7. De norte a sur.- Son muy baratos los autobuses, a pesar de la abundancia de personal que hace el servicio: el conductor, el ayudante, el que pide los billetes, el que los pica, el que ofrece agua durante el viaje, etc. El autobús que me ha de llevar hasta Damasco sale de un estacionamiento llamado Naano, que no me cuesta encontrar. Regreso pasando por Homs, que no llego a visitar. Dejamos a nuestra derecha Musyaff, el castillo más occidental de los que ocuparon los hashashin, los asesinos: una secta islámica desgajada del tronco chiíta, que tuvo su sede en la remota fortaleza de Alamut, al sur del mar Caspio, acaudillada por un personaje legendario al que, en los años de la Cruzada, se denominó “El Viejo de la Montaña”. Para los chiítas, la sucesión dinástica de los imanes terminó en el duodécimo, para los hashashin, en el séptimo. La práctica de estos de liquidar a sus enemigos a traición, por medio de un conjurado drogado con haschís, hizo la vida difícil a los cruzados y también a no pocos caudillos árabes. Con continuidad en el tiempo con el nombre de ismailitas, su actual cabeza visible, Karim Aga Khan, es quien hospedó en su palacio de Chantilly al rey Juan Carlos de Borbón, cuando éste visitó Francia, en este mismo año, para conmemorar el 14 de julio: la fecha en que, con la toma de la  Bastilla, se inició el proceso de abolición de la monarquía, que culminaría con el exterminio de los Borbones franceses. Molinetes que da la vida.

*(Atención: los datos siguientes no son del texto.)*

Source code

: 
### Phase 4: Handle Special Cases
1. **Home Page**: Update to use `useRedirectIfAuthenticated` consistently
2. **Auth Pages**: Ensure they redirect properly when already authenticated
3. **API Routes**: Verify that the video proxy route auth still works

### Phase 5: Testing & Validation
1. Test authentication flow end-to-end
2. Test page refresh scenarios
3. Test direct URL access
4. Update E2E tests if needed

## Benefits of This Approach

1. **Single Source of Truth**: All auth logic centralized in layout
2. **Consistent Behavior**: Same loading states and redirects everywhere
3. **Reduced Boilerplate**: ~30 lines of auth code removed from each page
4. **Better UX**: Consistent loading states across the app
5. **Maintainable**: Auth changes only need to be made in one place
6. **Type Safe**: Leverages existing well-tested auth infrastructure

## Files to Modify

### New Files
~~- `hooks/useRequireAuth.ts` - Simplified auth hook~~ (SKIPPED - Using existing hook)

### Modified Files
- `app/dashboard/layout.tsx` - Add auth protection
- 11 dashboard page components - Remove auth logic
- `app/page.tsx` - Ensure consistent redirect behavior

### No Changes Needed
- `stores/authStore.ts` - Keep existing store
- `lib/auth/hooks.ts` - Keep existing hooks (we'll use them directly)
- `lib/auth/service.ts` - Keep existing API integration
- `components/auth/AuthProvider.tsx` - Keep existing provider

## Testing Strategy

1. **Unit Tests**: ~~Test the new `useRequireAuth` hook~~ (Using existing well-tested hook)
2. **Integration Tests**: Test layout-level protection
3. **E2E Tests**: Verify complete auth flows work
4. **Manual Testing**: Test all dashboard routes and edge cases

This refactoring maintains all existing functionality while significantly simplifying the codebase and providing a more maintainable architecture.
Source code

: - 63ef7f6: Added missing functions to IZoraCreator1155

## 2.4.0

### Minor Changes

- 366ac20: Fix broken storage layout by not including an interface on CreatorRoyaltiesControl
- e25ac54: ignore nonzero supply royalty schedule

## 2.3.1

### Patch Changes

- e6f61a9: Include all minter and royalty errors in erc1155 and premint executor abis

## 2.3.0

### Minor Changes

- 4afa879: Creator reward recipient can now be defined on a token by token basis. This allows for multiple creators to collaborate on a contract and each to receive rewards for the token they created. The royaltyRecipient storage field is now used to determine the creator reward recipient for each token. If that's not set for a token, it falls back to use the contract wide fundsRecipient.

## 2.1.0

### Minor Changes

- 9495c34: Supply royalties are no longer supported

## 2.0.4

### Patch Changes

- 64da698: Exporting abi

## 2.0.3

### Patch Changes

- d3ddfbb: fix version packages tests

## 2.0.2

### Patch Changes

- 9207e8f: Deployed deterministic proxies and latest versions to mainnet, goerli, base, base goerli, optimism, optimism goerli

¿Por qué se van a enjaezar los camellos y no los autbouses?

 En Mar Boulos me tiene preparada habitación la amable Sor Pascualina, y allí descanso un rato, para salir luego a comer algo: en este caso, el socorrido Farruj, el pollo, preparado con mayor o menor gracia, pero siempre servido con parsimonia y lentitud. Prisa y comer son dos conceptos que aquí se llevan mal. Por la tarde me acerco a una residencia de monjas melquitas, Deir Ibrahim Khalil, con la esperanza de que Astrid, a quien conocí en Antioquia, haya traído consigo las gafas de sol que allí me dejé. Astrid sí está; las gafas, no: que las disfrute quien las tenga. El trayecto de ida y vuelta, como cuarenta minutos de caminar, discurre por la calle principal del barrio cristiano, en la que es raro que haya tienda, peluquería, restaurante o botica que no exhiban aparatosamente imágenes cristianas, quizá no del mejor gusto, pero haciendo gala de una falta de respetos humanos que yo quisiera para los cristianos españoles y para mí mismo. En ningún sitio tanto como en los países árabes se percibe que los cristianos son la gracia y la levadura de la sociedad. Basta comparar países en los que hay y en los que no hay esa minoría, me apuntará Abuna Romualdo. Y es cierto: el talante cristiano imprime un sello de libertad que beneficia a todo el cuerpo social, sea cual sea el signo político del régimen. Por la tarde, me doy a vagabundear por el zoco. La experiencia del zoco merece vivirse: la muchedumbre multicolor, los tufos penetrantes, el ruido incomprensible, el chalaneo, el aparente caos: Pero, para una vez, o muy de vez en cuando. Cuando se ha regateado en unas cuantas ocasiones, se averigua que el precio es tan fijo como en cualquier almacén occidental, si bien, para determinarlo, se precise perder bobamente el tiempo en un tira y afloja al que no le encuentro ninguna gracia.